> **Activity**:
Take the data below and extract the lines from the one with "X0169836Y0199491D01*" to the one with "X0167701Y0213483D01*", inclusive, exactly as written.

Data to examine Block Start

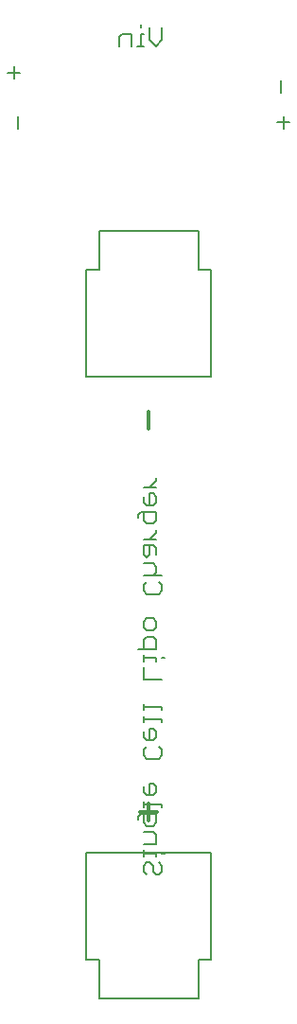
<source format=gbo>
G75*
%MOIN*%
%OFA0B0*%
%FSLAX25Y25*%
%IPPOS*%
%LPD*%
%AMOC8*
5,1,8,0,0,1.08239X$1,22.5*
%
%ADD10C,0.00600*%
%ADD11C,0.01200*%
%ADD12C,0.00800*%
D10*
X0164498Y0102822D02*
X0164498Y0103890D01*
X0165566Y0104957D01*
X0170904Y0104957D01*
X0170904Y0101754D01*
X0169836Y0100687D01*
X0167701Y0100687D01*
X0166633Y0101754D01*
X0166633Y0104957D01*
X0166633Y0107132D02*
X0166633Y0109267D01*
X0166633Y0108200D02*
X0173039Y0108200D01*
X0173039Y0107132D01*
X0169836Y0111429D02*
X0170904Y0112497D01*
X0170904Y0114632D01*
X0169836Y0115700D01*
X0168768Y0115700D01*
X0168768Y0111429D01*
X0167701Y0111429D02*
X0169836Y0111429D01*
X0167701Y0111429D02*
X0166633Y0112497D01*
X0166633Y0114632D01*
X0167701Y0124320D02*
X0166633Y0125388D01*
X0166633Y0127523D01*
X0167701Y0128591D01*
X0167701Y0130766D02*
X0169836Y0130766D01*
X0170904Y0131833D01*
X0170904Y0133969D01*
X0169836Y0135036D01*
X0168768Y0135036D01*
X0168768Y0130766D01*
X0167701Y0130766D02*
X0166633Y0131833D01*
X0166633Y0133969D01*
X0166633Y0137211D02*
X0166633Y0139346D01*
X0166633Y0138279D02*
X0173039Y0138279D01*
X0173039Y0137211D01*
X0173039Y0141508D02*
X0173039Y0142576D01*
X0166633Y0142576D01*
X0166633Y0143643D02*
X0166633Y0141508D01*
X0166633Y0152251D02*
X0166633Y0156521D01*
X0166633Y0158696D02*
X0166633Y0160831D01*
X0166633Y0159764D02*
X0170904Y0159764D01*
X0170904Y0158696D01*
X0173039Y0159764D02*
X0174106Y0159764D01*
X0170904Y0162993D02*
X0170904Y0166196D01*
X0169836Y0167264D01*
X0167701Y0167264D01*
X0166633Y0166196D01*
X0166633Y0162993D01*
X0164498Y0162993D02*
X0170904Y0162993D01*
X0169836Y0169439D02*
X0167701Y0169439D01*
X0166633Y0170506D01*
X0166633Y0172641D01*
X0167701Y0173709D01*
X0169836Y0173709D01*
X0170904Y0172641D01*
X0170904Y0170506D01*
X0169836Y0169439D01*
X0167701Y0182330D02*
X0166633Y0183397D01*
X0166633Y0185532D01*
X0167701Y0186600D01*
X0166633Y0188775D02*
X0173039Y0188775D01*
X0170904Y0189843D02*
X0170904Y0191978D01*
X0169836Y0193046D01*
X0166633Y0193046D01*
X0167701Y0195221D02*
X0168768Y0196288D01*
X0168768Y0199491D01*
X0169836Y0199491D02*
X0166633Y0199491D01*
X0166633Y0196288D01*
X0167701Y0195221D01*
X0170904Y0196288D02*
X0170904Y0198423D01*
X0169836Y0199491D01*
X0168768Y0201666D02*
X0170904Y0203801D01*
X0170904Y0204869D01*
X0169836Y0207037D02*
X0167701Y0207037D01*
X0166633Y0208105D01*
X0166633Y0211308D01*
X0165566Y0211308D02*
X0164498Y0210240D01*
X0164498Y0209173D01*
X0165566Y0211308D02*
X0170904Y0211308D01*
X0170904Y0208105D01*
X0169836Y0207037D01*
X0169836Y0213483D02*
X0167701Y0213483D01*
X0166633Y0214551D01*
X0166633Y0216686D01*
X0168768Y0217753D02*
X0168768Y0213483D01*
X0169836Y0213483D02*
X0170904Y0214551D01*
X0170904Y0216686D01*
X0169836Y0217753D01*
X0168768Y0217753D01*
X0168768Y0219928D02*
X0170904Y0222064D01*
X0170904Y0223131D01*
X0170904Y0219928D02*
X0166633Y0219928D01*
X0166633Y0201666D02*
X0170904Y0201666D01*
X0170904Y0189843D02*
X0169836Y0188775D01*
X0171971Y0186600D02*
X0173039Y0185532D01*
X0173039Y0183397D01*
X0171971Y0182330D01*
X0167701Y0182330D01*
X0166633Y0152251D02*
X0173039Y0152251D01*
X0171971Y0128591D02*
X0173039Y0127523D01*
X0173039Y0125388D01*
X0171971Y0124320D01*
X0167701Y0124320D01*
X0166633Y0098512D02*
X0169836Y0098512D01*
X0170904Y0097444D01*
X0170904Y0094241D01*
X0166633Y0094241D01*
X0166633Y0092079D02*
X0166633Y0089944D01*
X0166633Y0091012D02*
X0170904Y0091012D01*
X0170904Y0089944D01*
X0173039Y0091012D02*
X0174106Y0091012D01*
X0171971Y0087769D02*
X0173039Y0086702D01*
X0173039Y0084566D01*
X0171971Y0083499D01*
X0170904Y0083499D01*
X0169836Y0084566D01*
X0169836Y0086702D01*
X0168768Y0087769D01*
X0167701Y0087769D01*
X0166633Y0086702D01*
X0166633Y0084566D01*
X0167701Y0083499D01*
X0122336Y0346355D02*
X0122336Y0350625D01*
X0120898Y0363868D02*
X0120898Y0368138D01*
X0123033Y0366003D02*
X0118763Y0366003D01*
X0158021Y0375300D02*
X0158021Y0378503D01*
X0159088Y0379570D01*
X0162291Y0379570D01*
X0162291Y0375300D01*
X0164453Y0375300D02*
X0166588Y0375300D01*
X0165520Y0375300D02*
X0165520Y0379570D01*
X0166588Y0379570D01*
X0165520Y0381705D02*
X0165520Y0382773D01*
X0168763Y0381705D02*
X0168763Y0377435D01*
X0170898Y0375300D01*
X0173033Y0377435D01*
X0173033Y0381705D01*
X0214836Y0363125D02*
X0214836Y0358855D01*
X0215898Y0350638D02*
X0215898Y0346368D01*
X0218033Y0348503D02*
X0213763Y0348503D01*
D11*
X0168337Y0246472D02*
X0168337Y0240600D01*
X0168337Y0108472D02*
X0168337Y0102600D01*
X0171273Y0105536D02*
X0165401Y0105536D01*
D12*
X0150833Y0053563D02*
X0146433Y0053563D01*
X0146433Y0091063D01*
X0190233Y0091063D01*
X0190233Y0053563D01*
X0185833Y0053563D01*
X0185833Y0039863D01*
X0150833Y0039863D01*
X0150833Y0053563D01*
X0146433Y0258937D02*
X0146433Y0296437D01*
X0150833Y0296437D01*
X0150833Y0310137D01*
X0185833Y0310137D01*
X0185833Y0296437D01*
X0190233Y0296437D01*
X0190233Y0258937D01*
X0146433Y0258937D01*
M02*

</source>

Data to examine Block End
Data to examine Block Start

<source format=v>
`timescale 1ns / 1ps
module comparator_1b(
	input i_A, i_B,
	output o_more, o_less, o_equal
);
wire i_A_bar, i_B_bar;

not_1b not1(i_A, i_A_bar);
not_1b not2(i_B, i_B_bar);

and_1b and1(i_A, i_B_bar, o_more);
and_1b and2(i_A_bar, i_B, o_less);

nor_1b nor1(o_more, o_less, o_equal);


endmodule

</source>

Data to examine Block End

> **Exercise output**:
X0169836Y0199491D01*
X0168768Y0201666D02*
X0170904Y0203801D01*
X0170904Y0204869D01*
X0169836Y0207037D02*
X0167701Y0207037D01*
X0166633Y0208105D01*
X0166633Y0211308D01*
X0165566Y0211308D02*
X0164498Y0210240D01*
X0164498Y0209173D01*
X0165566Y0211308D02*
X0170904Y0211308D01*
X0170904Y0208105D01*
X0169836Y0207037D01*
X0169836Y0213483D02*
X0167701Y0213483D01*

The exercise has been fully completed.